SOS: Quelle est la situation des employés gabonais de la zone économique spéciale de Nkok ?

Loin de nous l’idée d’un acharnement envers cette réalisation qui fait la fierté de notre pays le Gabon, même s’il faut le rappeler, la Zone économique spéciale de Nkok est le fruit d’un partenariat public privé dont le Gabon détient un peu plus de 40% des parts d’investissement. Le pays n’a donc pas le contrôle de cette infrastructure mais pour autant, elle bénéficie à l’économie gabonaise. 

Ce qui nous intéresse aujourd’hui est la situation des employés gabonais de Nkok. Si les expatriés peuvent travailler comme des forcenés parce qu’ils travaillent dans des conditions plus misérables dans leurs pays d’origine, la loi gabonaise n’autorise pas de soumettre les travailleurs gabonais à un rythme de travail qui les esclavagise au final.
Une vidéo avait défrayé la chronique il y a quelques mois, dans laquelle des jeunes employés de la zone économique de Nkok dénonçaient leurs conditions de travail dans les usines installées à Nkok. Le Directeur général de l’époque monsieur Igor Simard avait fait une descente sur le terrain et avait promis d’établir la vérité avec l’aide d’inspecteurs de travail.


Des mois plus tard, pas le signe d’un rapport indiquant que le cri d’alarme de ces compatriotes ait été entendu. Au contraire, on nous a appris que les rares inspecteurs de travail qui avaient voulu s’intéresser au dossier ont été muselés et ramenés à leur plus simple expression. La nébuleuse Olam n’acceptant aucune intrusion dans un territoire grand de 1124 ha, dont il a le titre foncier.

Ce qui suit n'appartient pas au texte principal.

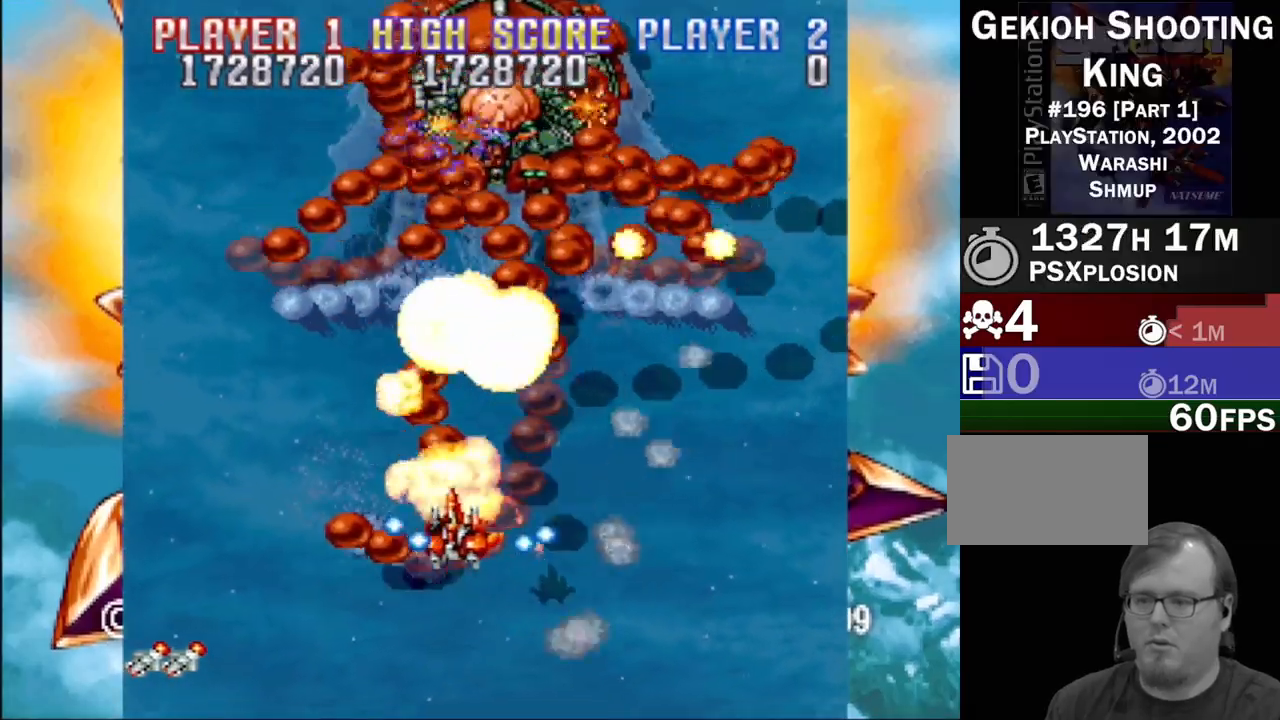
{"buttons": ["SQUARE", "DPAD_DOWN", "DPAD_RIGHT"]}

Pourtant l’idée du Président Ali Bongo était belle, celle de donner du travail aux jeunes gabonais pas de maltraiter ses compatriotes dans un territoire où les industriels indiens et chinois font la loi. Nous demandons à ce que l’administration s’intéresse aux conditions de travail de ces ouvriers gabonais et qu’un rapport soit commis pour déterminer dans quelles conditions travaillent nos compatriotes.